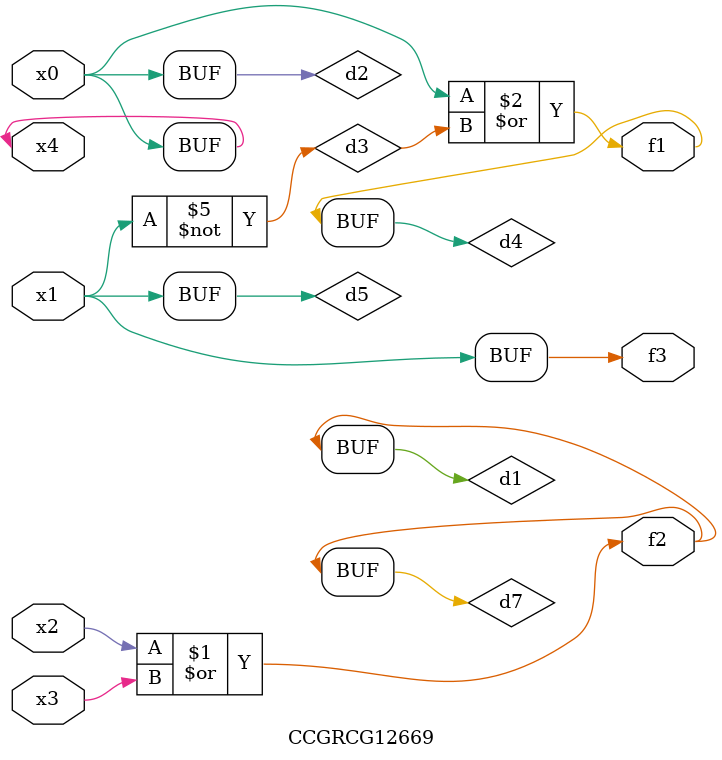
<source format=v>
module CCGRCG12669(
	input x0, x1, x2, x3, x4,
	output f1, f2, f3
);

	wire d1, d2, d3, d4, d5, d6, d7;

	or (d1, x2, x3);
	buf (d2, x0, x4);
	not (d3, x1);
	or (d4, d2, d3);
	not (d5, d3);
	nand (d6, d1, d3);
	or (d7, d1);
	assign f1 = d4;
	assign f2 = d7;
	assign f3 = d5;
endmodule

</source>
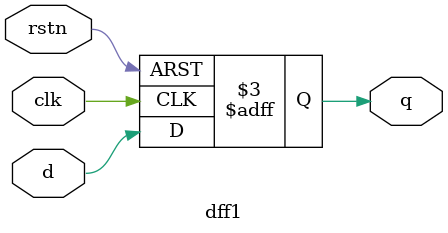
<source format=v>
`timescale 1ns / 1ps


module dff(
    input d,
    input rstn,
    input clk,
    output reg q
    );
    
    always @ (posedge clk)
        if(!rstn)
            q <=0;
        else 
            q <= d;
            
endmodule

module dff1(
    input d,
    input rstn,
    input clk,
    output reg q
    );
    
    always @ (posedge clk or negedge rstn)
        if(!rstn)
            q <=0;
        else 
            q <= d;
            
endmodule

</source>
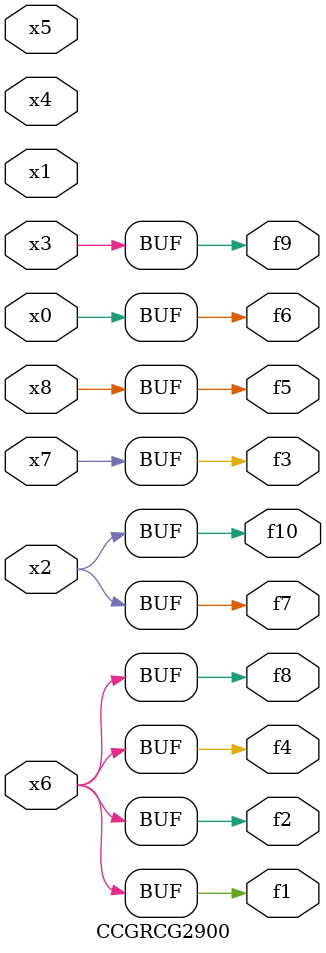
<source format=v>
module CCGRCG2900(
	input x0, x1, x2, x3, x4, x5, x6, x7, x8,
	output f1, f2, f3, f4, f5, f6, f7, f8, f9, f10
);
	assign f1 = x6;
	assign f2 = x6;
	assign f3 = x7;
	assign f4 = x6;
	assign f5 = x8;
	assign f6 = x0;
	assign f7 = x2;
	assign f8 = x6;
	assign f9 = x3;
	assign f10 = x2;
endmodule

</source>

—————

To do
From the first line to the last, output the data exactly; skip any pictures.

Answer for this exercise
<source format=v>
module CCGRCG12669(
	input x0, x1, x2, x3, x4,
	output f1, f2, f3
);

	wire d1, d2, d3, d4, d5, d6, d7;

	or (d1, x2, x3);
	buf (d2, x0, x4);
	not (d3, x1);
	or (d4, d2, d3);
	not (d5, d3);
	nand (d6, d1, d3);
	or (d7, d1);
	assign f1 = d4;
	assign f2 = d7;
	assign f3 = d5;
endmodule

</source>
<source format=v>
`timescale 1ns / 1ps


module dff(
    input d,
    input rstn,
    input clk,
    output reg q
    );
    
    always @ (posedge clk)
        if(!rstn)
            q <=0;
        else 
            q <= d;
            
endmodule

module dff1(
    input d,
    input rstn,
    input clk,
    output reg q
    );
    
    always @ (posedge clk or negedge rstn)
        if(!rstn)
            q <=0;
        else 
            q <= d;
            
endmodule

</source>
<source format=v>
module CCGRCG2900(
	input x0, x1, x2, x3, x4, x5, x6, x7, x8,
	output f1, f2, f3, f4, f5, f6, f7, f8, f9, f10
);
	assign f1 = x6;
	assign f2 = x6;
	assign f3 = x7;
	assign f4 = x6;
	assign f5 = x8;
	assign f6 = x0;
	assign f7 = x2;
	assign f8 = x6;
	assign f9 = x3;
	assign f10 = x2;
endmodule

</source>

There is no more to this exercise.